_Task description_
Exclude the pictures, then restate every entry below exactly.

_Exercise inputs_

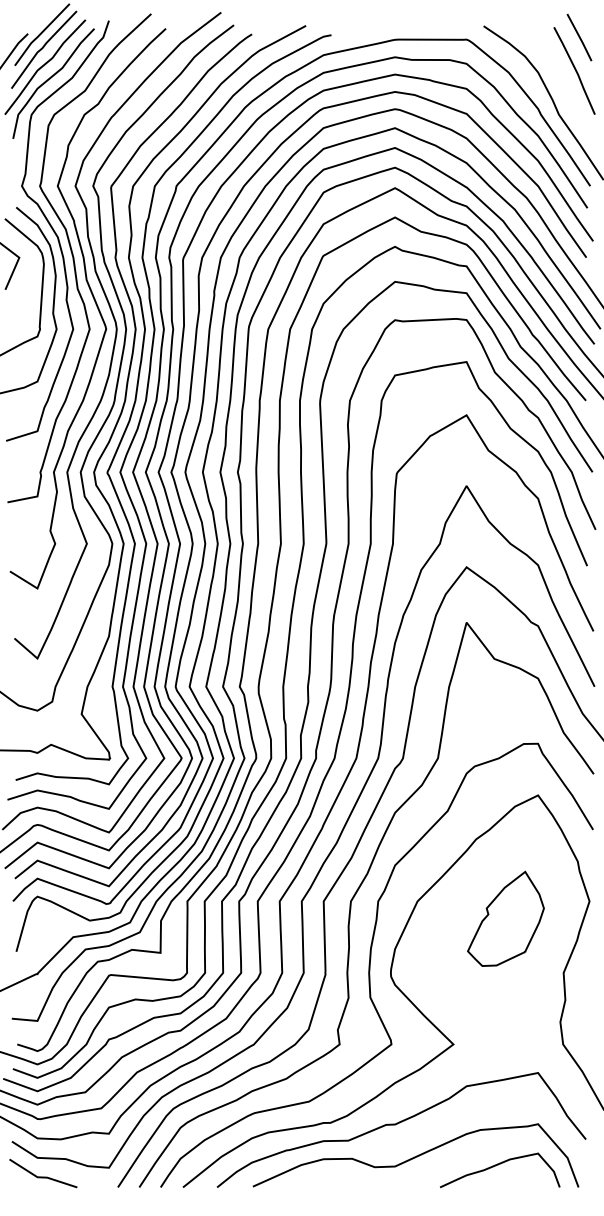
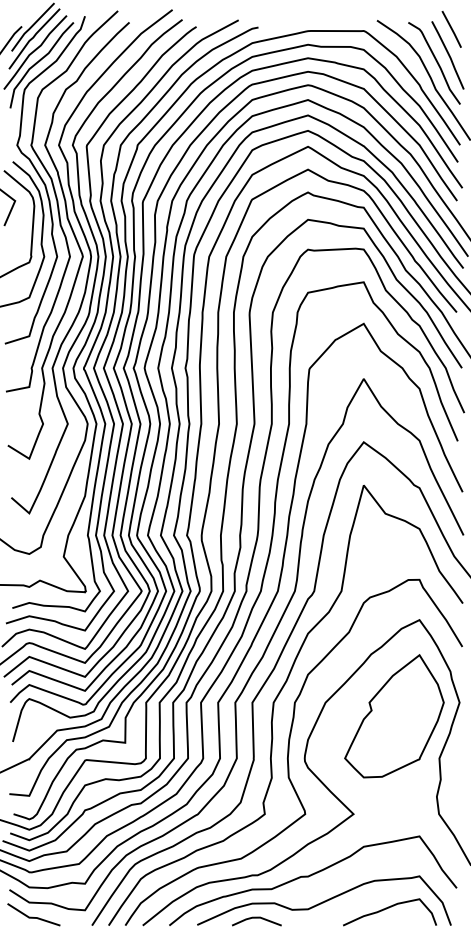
curve: (559, 79) -> (436, 62), added
part: (505, 918) -> (394, 716), size x1.67
line: (329, 1178) -> (256, 918), added

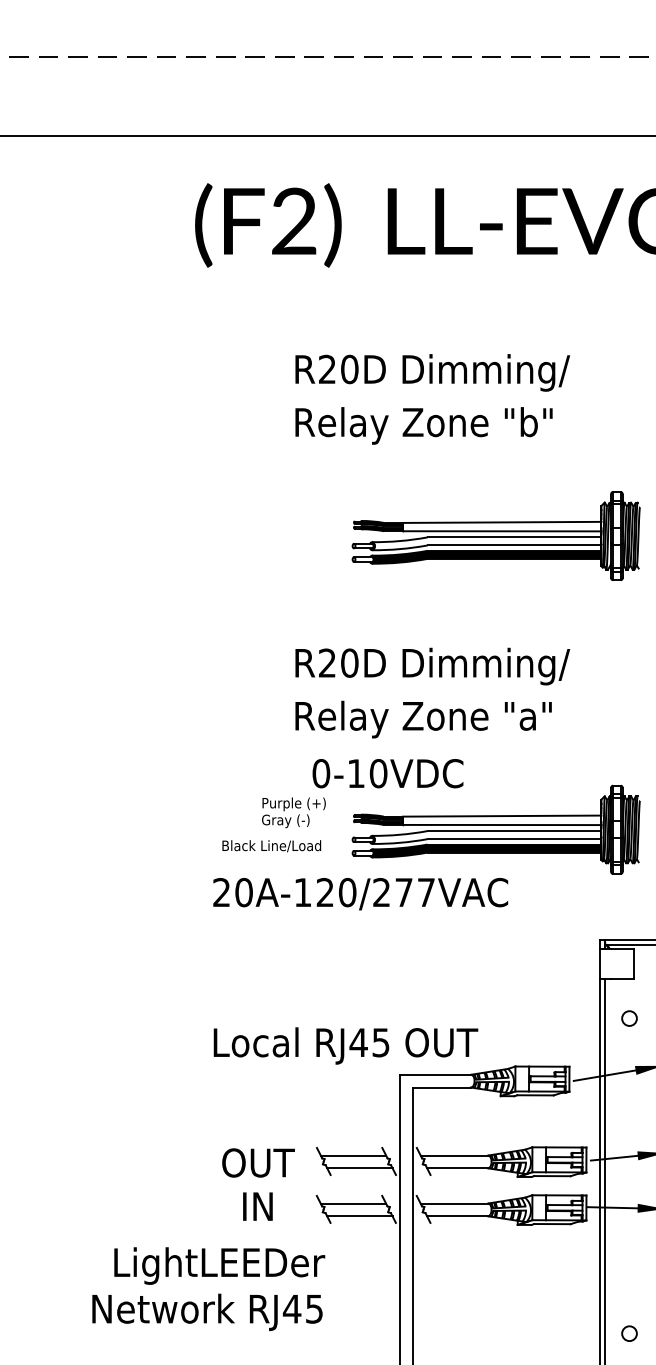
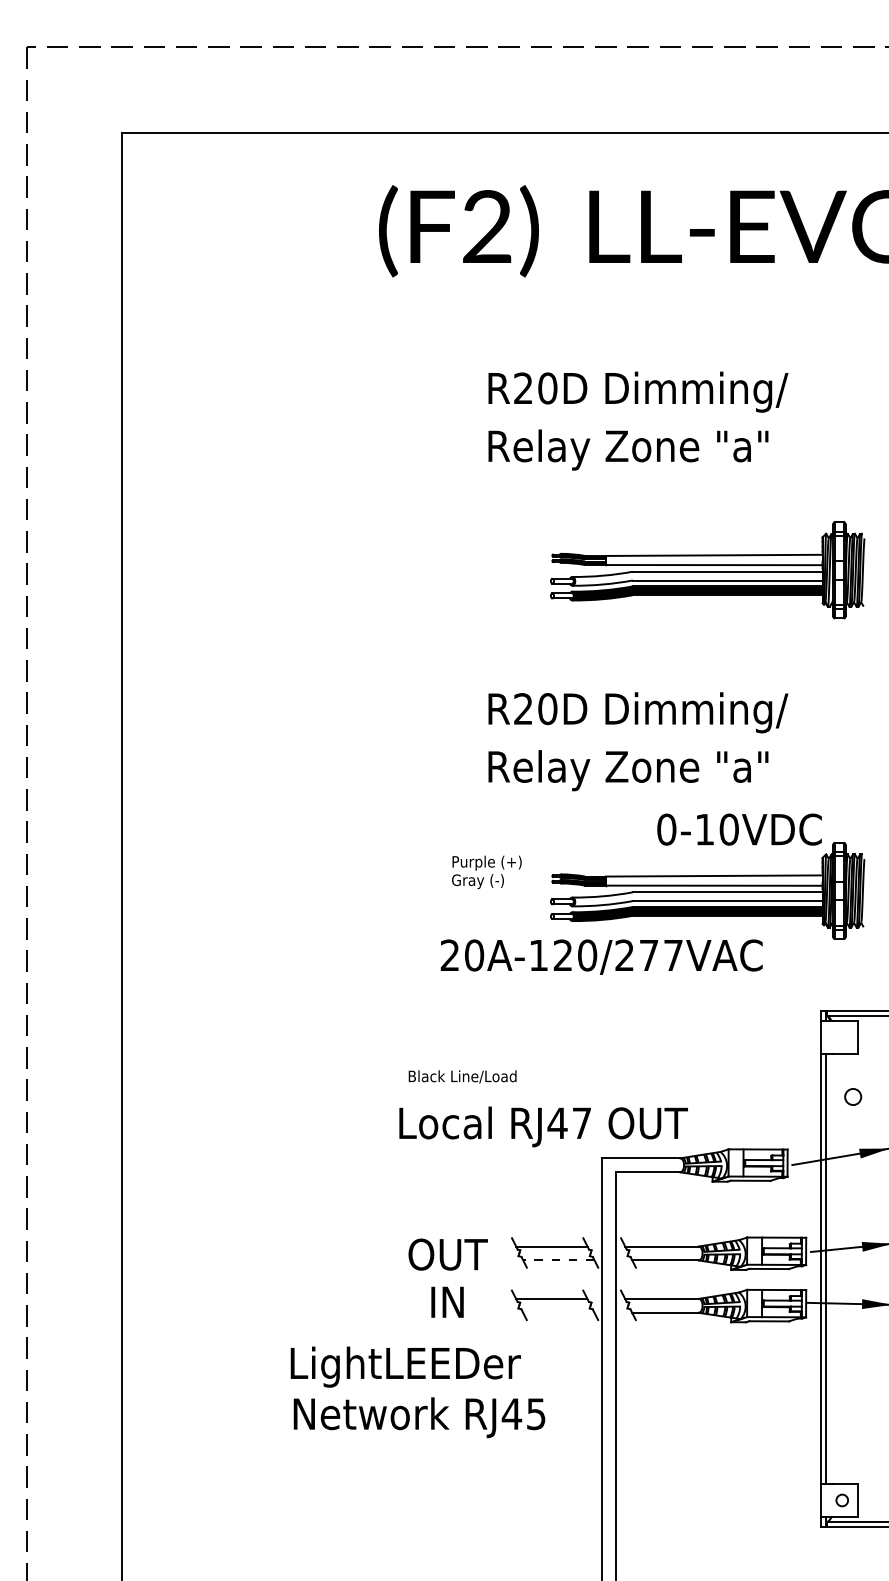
text: (536, 421) -> (751, 445), Relay Zone "b" -> Relay Zone "a"
text: (387, 773) -> (739, 829), moved
text: (271, 845) -> (462, 1076), moved
text: (360, 893) -> (601, 956), moved
text: (380, 1042) -> (581, 1123), RJ45 -> RJ47
line: (359, 1168) -> (558, 1260), solid -> dashed
line: (359, 1215) -> (558, 1312), removed
text: (207, 1312) -> (419, 1417), moved
circle: (629, 1333) -> (853, 1440), removed

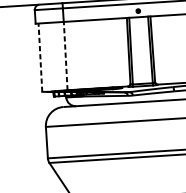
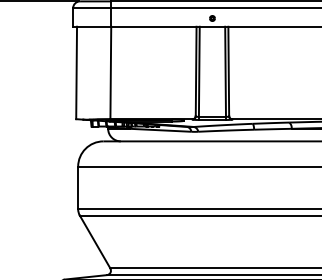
line: (65, 55) -> (110, 72), dashed -> solid
line: (40, 57) -> (76, 72), dashed -> solid

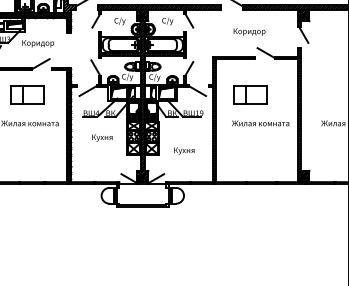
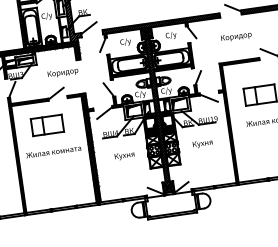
text: (249, 31) -> (236, 36), moved
text: (38, 43) -> (63, 72), moved
text: (184, 150) -> (202, 143), moved

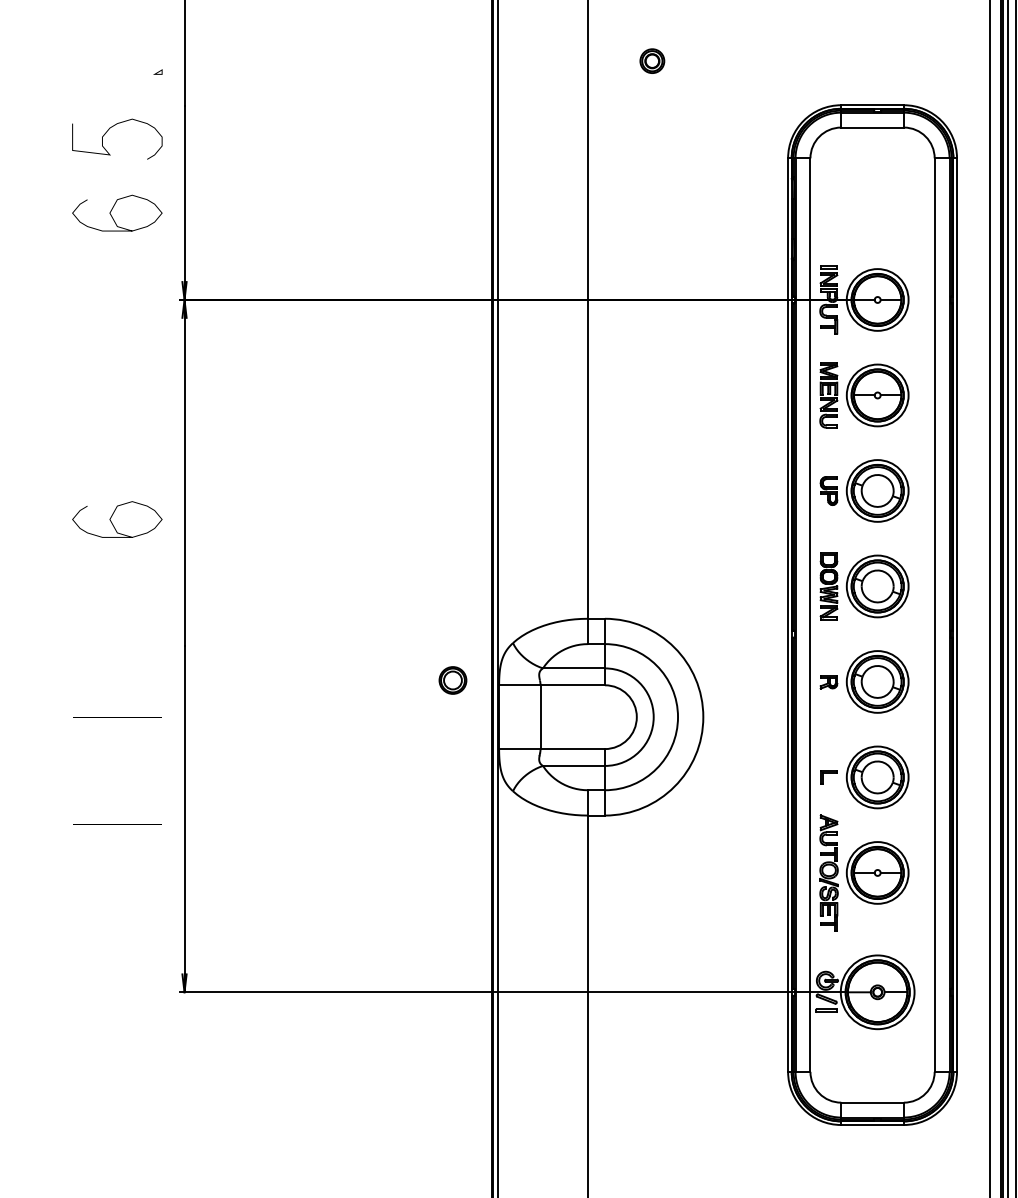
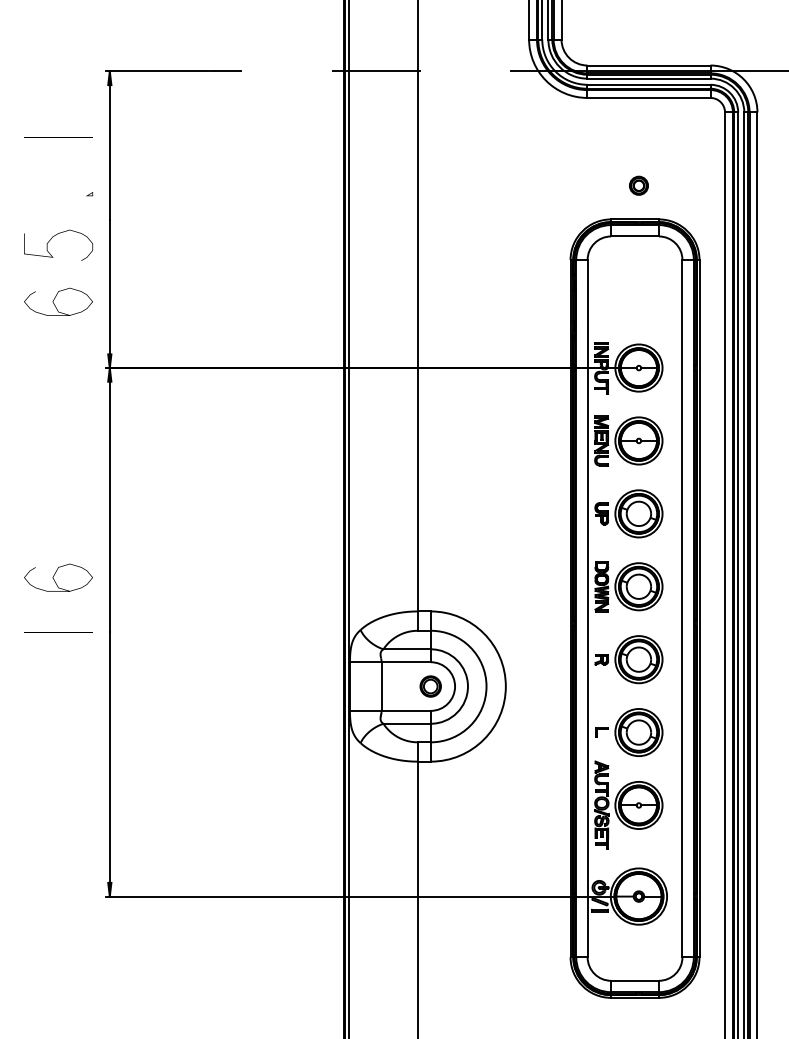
part: (651, 60) -> (638, 185), moved
curve: (112, 516) -> (54, 575), moved
part: (452, 680) -> (430, 686), moved
line: (117, 824) -> (58, 632), moved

_Expected answer_
curve: (559, 79) -> (436, 62), added
part: (505, 918) -> (394, 716), size x1.67
line: (329, 1178) -> (256, 918), added

text: (536, 421) -> (751, 445), Relay Zone "b" -> Relay Zone "a"
text: (387, 773) -> (739, 829), moved
text: (271, 845) -> (462, 1076), moved
text: (360, 893) -> (601, 956), moved
text: (380, 1042) -> (581, 1123), RJ45 -> RJ47
line: (359, 1168) -> (558, 1260), solid -> dashed
line: (359, 1215) -> (558, 1312), removed
text: (207, 1312) -> (419, 1417), moved
circle: (629, 1333) -> (853, 1440), removed

line: (65, 55) -> (110, 72), dashed -> solid
line: (40, 57) -> (76, 72), dashed -> solid

text: (249, 31) -> (236, 36), moved
text: (38, 43) -> (63, 72), moved
text: (184, 150) -> (202, 143), moved

part: (651, 60) -> (638, 185), moved
curve: (112, 516) -> (54, 575), moved
part: (452, 680) -> (430, 686), moved
line: (117, 824) -> (58, 632), moved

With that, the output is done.